Possibilities for artistic expression depend on available technology. The cave artists from the stone age did not have the technology for creating the colors that made impressionism possible. The impressionists did not have today's computer graphics. This does not imply that the best cave drawings are less perfect than the best impressionist paintings, nor that the best impressionist paintings are less perfect than the best computer graphics. Each age, however, tends to have its preferred means of artistic expression. What can we expect with regard to the future of low-complexity art?

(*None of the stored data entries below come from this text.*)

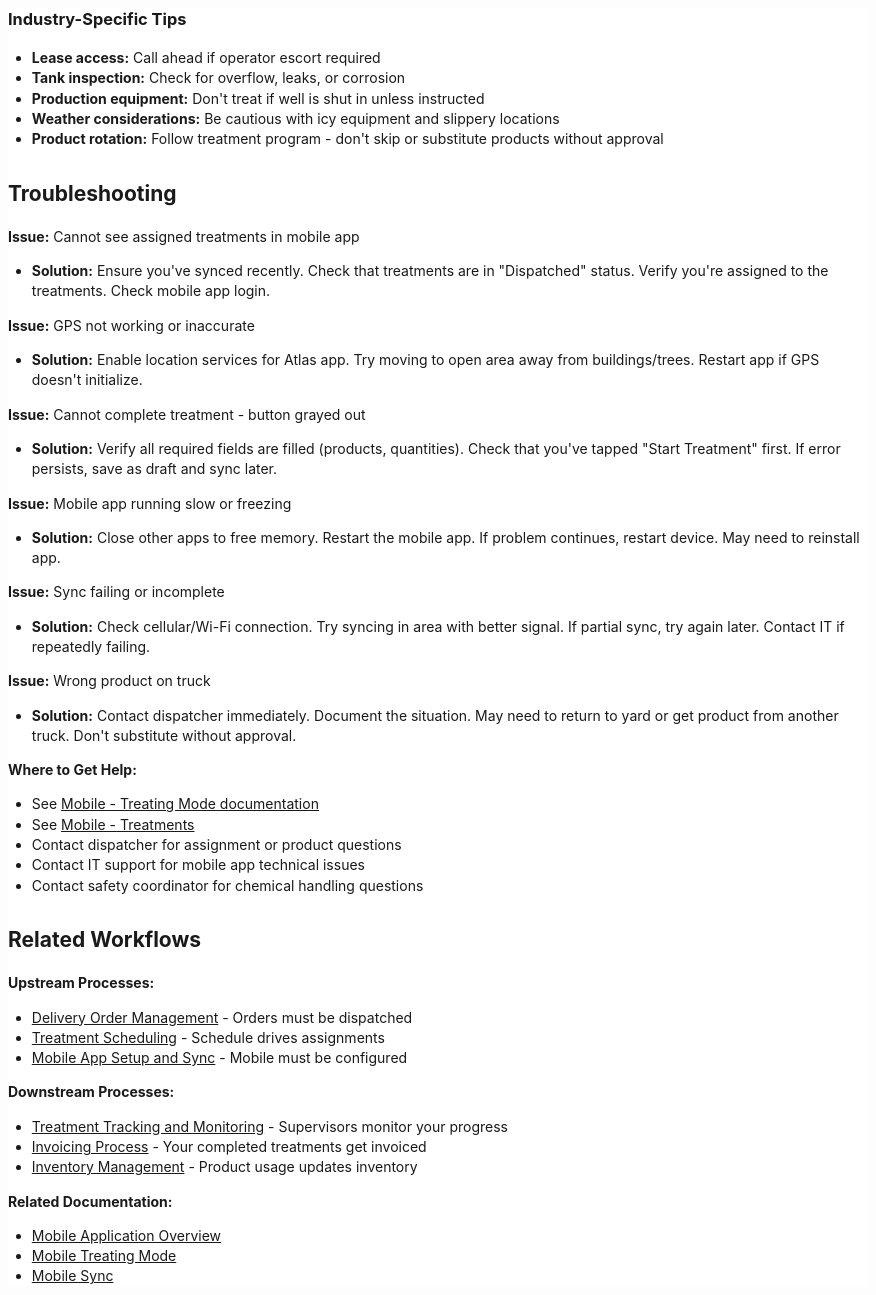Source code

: ### Industry-Specific Tips
* **Lease access:** Call ahead if operator escort required
* **Tank inspection:** Check for overflow, leaks, or corrosion
* **Production equipment:** Don't treat if well is shut in unless instructed
* **Weather considerations:** Be cautious with icy equipment and slippery locations
* **Product rotation:** Follow treatment program - don't skip or substitute products without approval

## Troubleshooting

**Issue:** Cannot see assigned treatments in mobile app
* **Solution:** Ensure you've synced recently. Check that treatments are in "Dispatched" status. Verify you're assigned to the treatments. Check mobile app login.

**Issue:** GPS not working or inaccurate
* **Solution:** Enable location services for Atlas app. Try moving to open area away from buildings/trees. Restart app if GPS doesn't initialize.

**Issue:** Cannot complete treatment - button grayed out
* **Solution:** Verify all required fields are filled (products, quantities). Check that you've tapped "Start Treatment" first. If error persists, save as draft and sync later.

**Issue:** Mobile app running slow or freezing
* **Solution:** Close other apps to free memory. Restart the mobile app. If problem continues, restart device. May need to reinstall app.

**Issue:** Sync failing or incomplete
* **Solution:** Check cellular/Wi-Fi connection. Try syncing in area with better signal. If partial sync, try again later. Contact IT if repeatedly failing.

**Issue:** Wrong product on truck
* **Solution:** Contact dispatcher immediately. Document the situation. May need to return to yard or get product from another truck. Don't substitute without approval.

**Where to Get Help:**
* See [Mobile - Treating Mode documentation](../../Mobile/Treating.md)
* See [Mobile - Treatments](../../Mobile/Treatments.md)
* Contact dispatcher for assignment or product questions
* Contact IT support for mobile app technical issues
* Contact safety coordinator for chemical handling questions

## Related Workflows

**Upstream Processes:**
* [Delivery Order Management](DeliveryOrders.md) - Orders must be dispatched
* [Treatment Scheduling](TreatmentScheduling.md) - Schedule drives assignments
* [Mobile App Setup and Sync](MobileSetup.md) - Mobile must be configured

**Downstream Processes:**
* [Treatment Tracking and Monitoring](TreatmentTracking.md) - Supervisors monitor your progress
* [Invoicing Process](Invoicing.md) - Your completed treatments get invoiced
* [Inventory Management](InventoryManagement.md) - Product usage updates inventory

**Related Documentation:**
* [Mobile Application Overview](../../Mobile/Intro.md)
* [Mobile Treating Mode](../../Mobile/Treating.md)
* [Mobile Sync](../../Mobile/Sync.md)

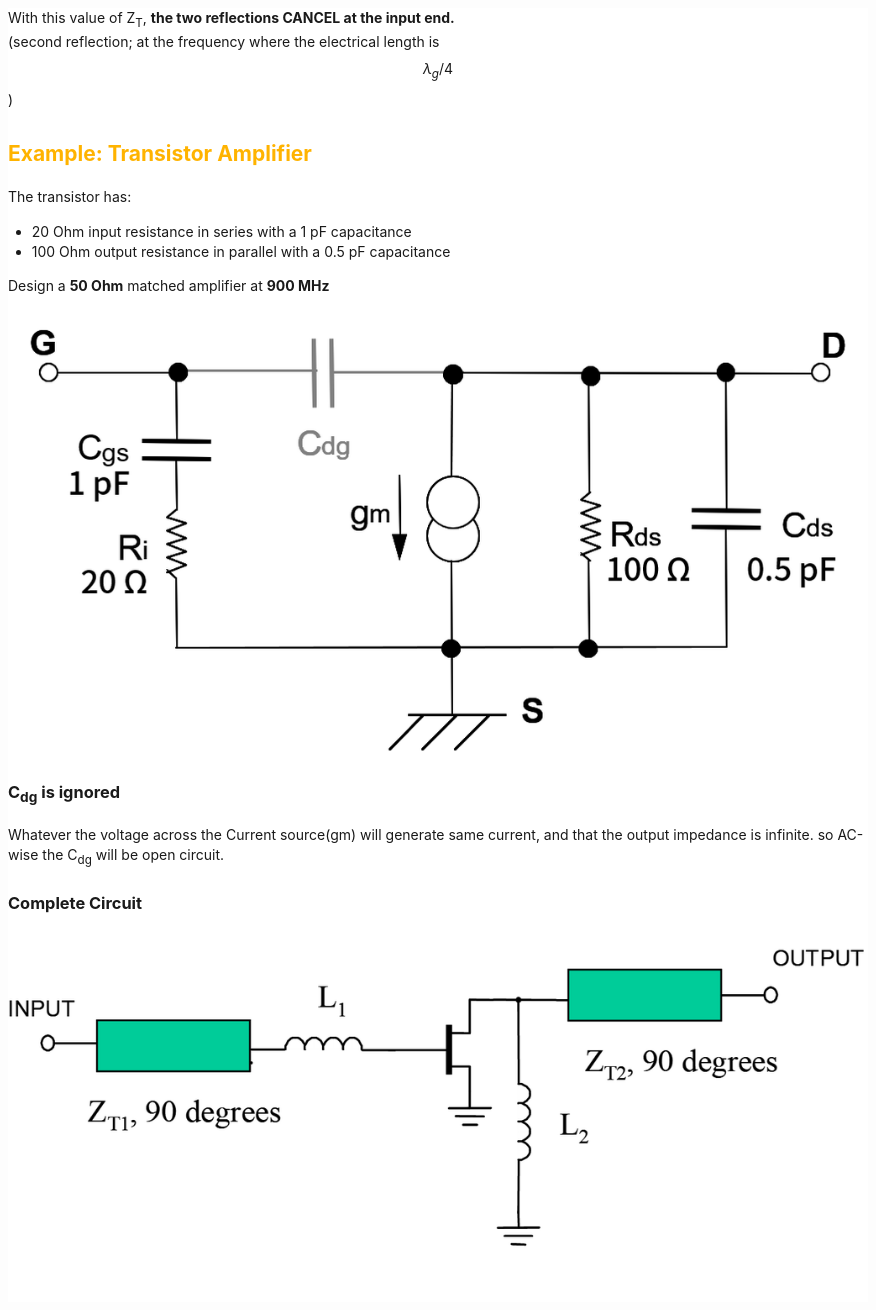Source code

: With this value of Z<sub>T</sub>, **the two reflections CANCEL at the input end.**  
(second reflection; at the frequency where the electrical length is $$\lambda_g /4$$)

<h2 style="color:#ffb300;">Example: Transistor Amplifier</h2>
The transistor has:

 - 20 Ohm input resistance in series with a 1 pF capacitance
 - 100 Ohm output resistance in parallel with a 0.5 pF capacitance

Design a **50 Ohm** matched amplifier at **900 MHz**

![Design Example](12/DesignExample.png)

### C<sub>dg</sub> is ignored
Whatever the voltage across the Current source(gm) will generate same current, and that the output impedance is infinite.
so AC-wise the C<sub>dg</sub> will be open circuit.

### Complete Circuit
![Circuit Example](12/CircuitExample.png)
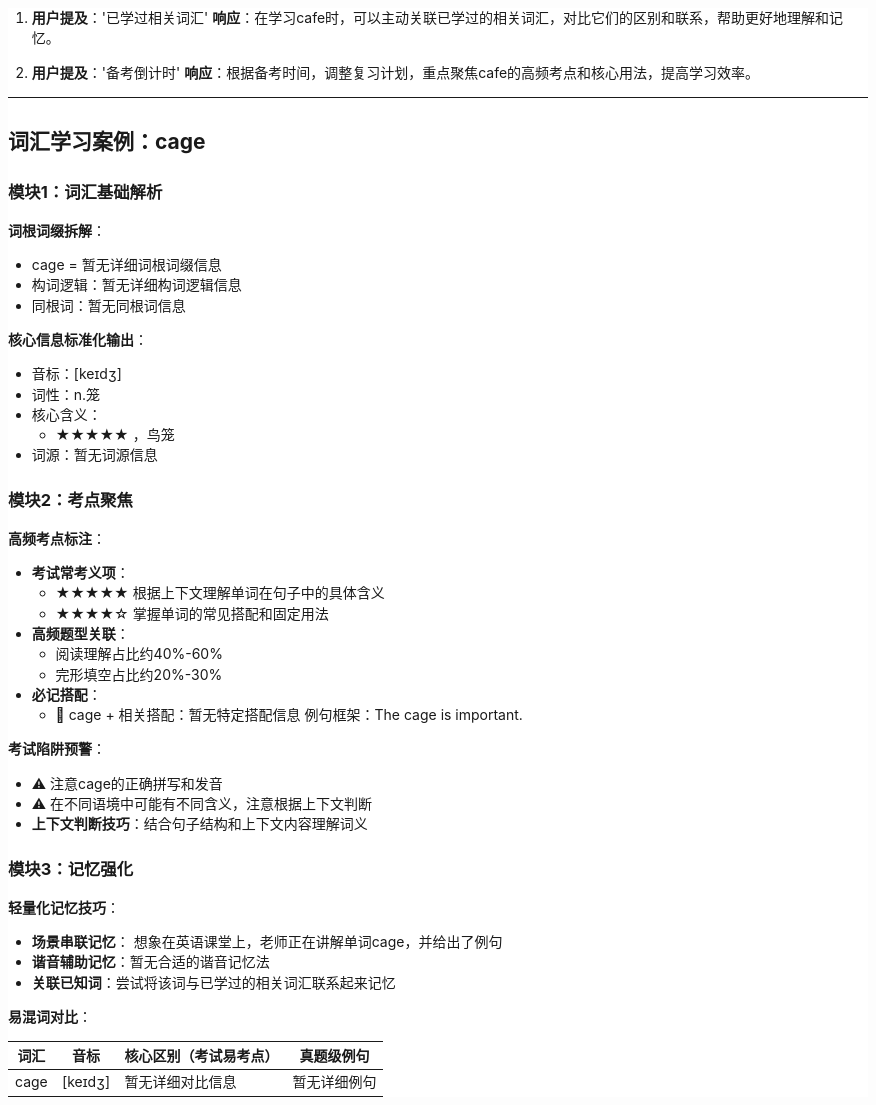 1. **用户提及**：'已学过相关词汇'
   **响应**：在学习cafe时，可以主动关联已学过的相关词汇，对比它们的区别和联系，帮助更好地理解和记忆。

2. **用户提及**：'备考倒计时'
   **响应**：根据备考时间，调整复习计划，重点聚焦cafe的高频考点和核心用法，提高学习效率。


---

## 词汇学习案例：cage

### 模块1：词汇基础解析

**词根词缀拆解**：
- cage = 暂无详细词根词缀信息
- 构词逻辑：暂无详细构词逻辑信息
- 同根词：暂无同根词信息

**核心信息标准化输出**：
- 音标：[keɪdʒ]
- 词性：n.笼
- 核心含义：
  - ★★★★★ ，鸟笼
- 词源：暂无词源信息

### 模块2：考点聚焦

**高频考点标注**：
- **考试常考义项**：
  - ★★★★★ 根据上下文理解单词在句子中的具体含义
  - ★★★★☆ 掌握单词的常见搭配和固定用法
- **高频题型关联**：
  - 阅读理解占比约40%-60%
  - 完形填空占比约20%-30%
- **必记搭配**：
  - 📌 cage + 相关搭配：暂无特定搭配信息
    例句框架：The cage is important.

**考试陷阱预警**：
- ⚠️ 注意cage的正确拼写和发音
- ⚠️ 在不同语境中可能有不同含义，注意根据上下文判断
- **上下文判断技巧**：结合句子结构和上下文内容理解词义

### 模块3：记忆强化

**轻量化记忆技巧**：
- **场景串联记忆**：
  想象在英语课堂上，老师正在讲解单词cage，并给出了例句
- **谐音辅助记忆**：暂无合适的谐音记忆法
- **关联已知词**：尝试将该词与已学过的相关词汇联系起来记忆

**易混词对比**：

| 词汇 | 音标 | 核心区别（考试易考点） | 真题级例句 |
|------|------|-------------------------|------------|
| cage | [keɪdʒ] | 暂无详细对比信息 | 暂无详细例句 |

There will be tools that will simplify the creation of low-complexity art. I expect significant extensions of the programs used to speed up and simplify the creation of the drawings shown here. In particular, I expect ``virtual ateliers" implemented on powerful machines. A virtual atelier will be accessible via stereoscopic virtual-reality interfaces. It will allow complex three- or higher-dimensional objects to be quickly composed from simpler ones by hand movements (perceived by the machine via data gloves or similar devices). For instance, with a virtual atelier it will be easy to extend the circle scheme to an analogous sphere scheme or bubble scheme. The algorithmic atelier will permit the artist to quickly generate sequences of three-dimensional sketches of sculptures, to evaluate them with respect to their artistic value and to discard them or refine them.
In principle, the technology for building virtual ateliers is available. Given the current inflation of cheap computing power, we may expect that it will not take long before many artists will have access to acceptable virtual ateliers.